In 1913, Gleason became the first woman elected to membership in the Verein Deutscher Ingenieure. In 1914, she became the first woman elected to membership in the American Society of Mechanical Engineers, followed shortly after by Lydia Weld. Gleason represented the society at the World Conference on Power in Germany in 1930. For her work in construction, she also became the first female member of the American Concrete Institute.

Gleason died on January 9, 1933, of pneumonia, and was interred in Riverside Cemetery in Rochester. She bequeathed $348,000 of her $1.4 million estate to doctors and institutions in the Rochester area, including libraries and parks. Additional land along the Beaufort River in South Carolina was donated to the people of Beaufort County for the purpose of building a hospital and an adjacent riverside park. Beaufort Memorial Hospital now stands on the land.

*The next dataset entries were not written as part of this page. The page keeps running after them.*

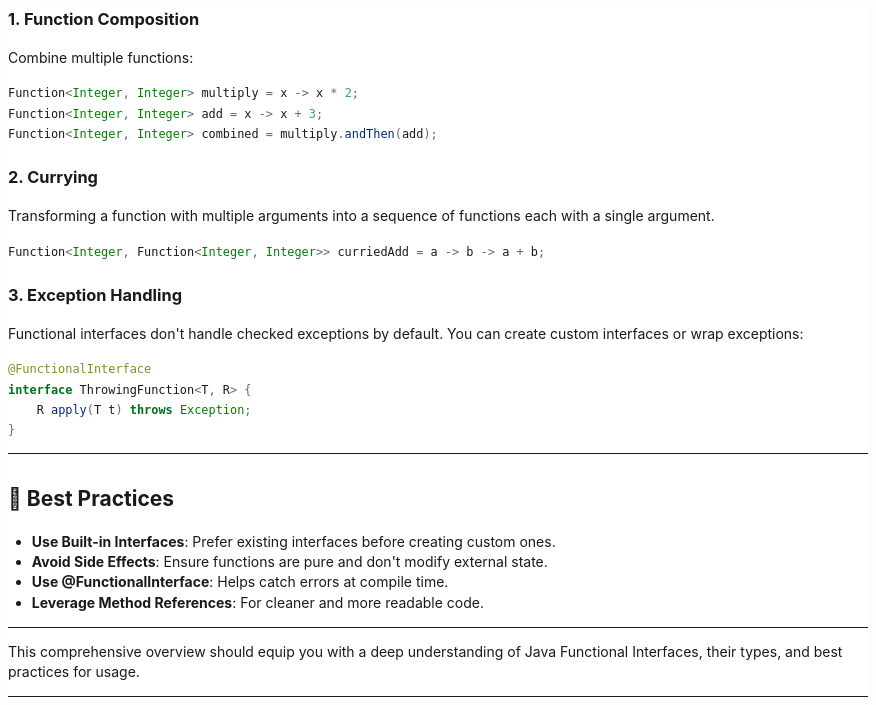 ### 1. **Function Composition**

Combine multiple functions:

```java
Function<Integer, Integer> multiply = x -> x * 2;
Function<Integer, Integer> add = x -> x + 3;
Function<Integer, Integer> combined = multiply.andThen(add);
```

### 2. **Currying**

Transforming a function with multiple arguments into a sequence of functions each with a single argument.

```java
Function<Integer, Function<Integer, Integer>> curriedAdd = a -> b -> a + b;
```

### 3. **Exception Handling**

Functional interfaces don't handle checked exceptions by default. You can create custom interfaces or wrap exceptions:

```java
@FunctionalInterface
interface ThrowingFunction<T, R> {
    R apply(T t) throws Exception;
}
```

---

## 🔹 Best Practices

* **Use Built-in Interfaces**: Prefer existing interfaces before creating custom ones.
* **Avoid Side Effects**: Ensure functions are pure and don't modify external state.
* **Use @FunctionalInterface**: Helps catch errors at compile time.
* **Leverage Method References**: For cleaner and more readable code.

---

This comprehensive overview should equip you with a deep understanding of Java Functional Interfaces, their types, and
best practices for usage.

---

[1]: https://www.geeksforgeeks.org/java-functional-interfaces/?utm_source=chatgpt.com "Java Functional Interfaces - GeeksforGeeks"

[2]: https://www.geeksforgeeks.org/function-interface-in-java/?utm_source=chatgpt.com "Function Interface in Java - GeeksforGeeks"

[3]: https://herovired.com/learning-hub/blogs/functional-interface-in-java/?utm_source=chatgpt.com "Functional Interface in Java: Uses, Types, Examples - Hero Vired"

[4]: https://javatute.com/core-java/java-8-functional-interface-examples/?utm_source=chatgpt.com "Java 8 Functional Interface Examples - JavaTute"

[5]: https://en.wikipedia.org/wiki/Fluent_interface?utm_source=chatgpt.com "Fluent interface"

[6]: https://www.tutorialspoint.com/java/java_functional_interfaces.htm?utm_source=chatgpt.com "Types of Functional Interfaces in Java - Online Tutorials Library"

[7]: https://tutorialsarena.com/programming/java/java-functional-interfaces?utm_source=chatgpt.com "Java Functional Interfaces: A Comprehensive Guide with Examples"

[8]: https://heapsteep.com/java-functional-interfaces-predicate-function-consumer-and-supplier/?utm_source=chatgpt.com "Predicate, Function, Consumer and Supplier in Java 8 - heapsteep"

[9]: https://dzone.com/articles/cheatsheet-java-functional-interfaces?utm_source=chatgpt.com "Cheatsheet: Java Functional Interfaces - DZone"

[10]: https://javaconceptoftheday.com/java-8-functional-interfaces/?utm_source=chatgpt.com "Java 8 Functional Interfaces – When & How To Use Them?"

The Gleason Corporation remains in operation and retains a strong connection with the Rochester Institute of Technology (RIT). The Kate Gleason College of Engineering at RIT was named after her in 1998, following a $10 million donation from the Gleason Corporation. An RIT residence hall, Kate Gleason Hall, is also named after her. In 2010, RIT Press published a collection of Gleason's letters. In 2011 the American Society of Mechanical Engineers established the Kate Gleason Award in her honor, recognizing Gleason as a pioneer of women in engineering.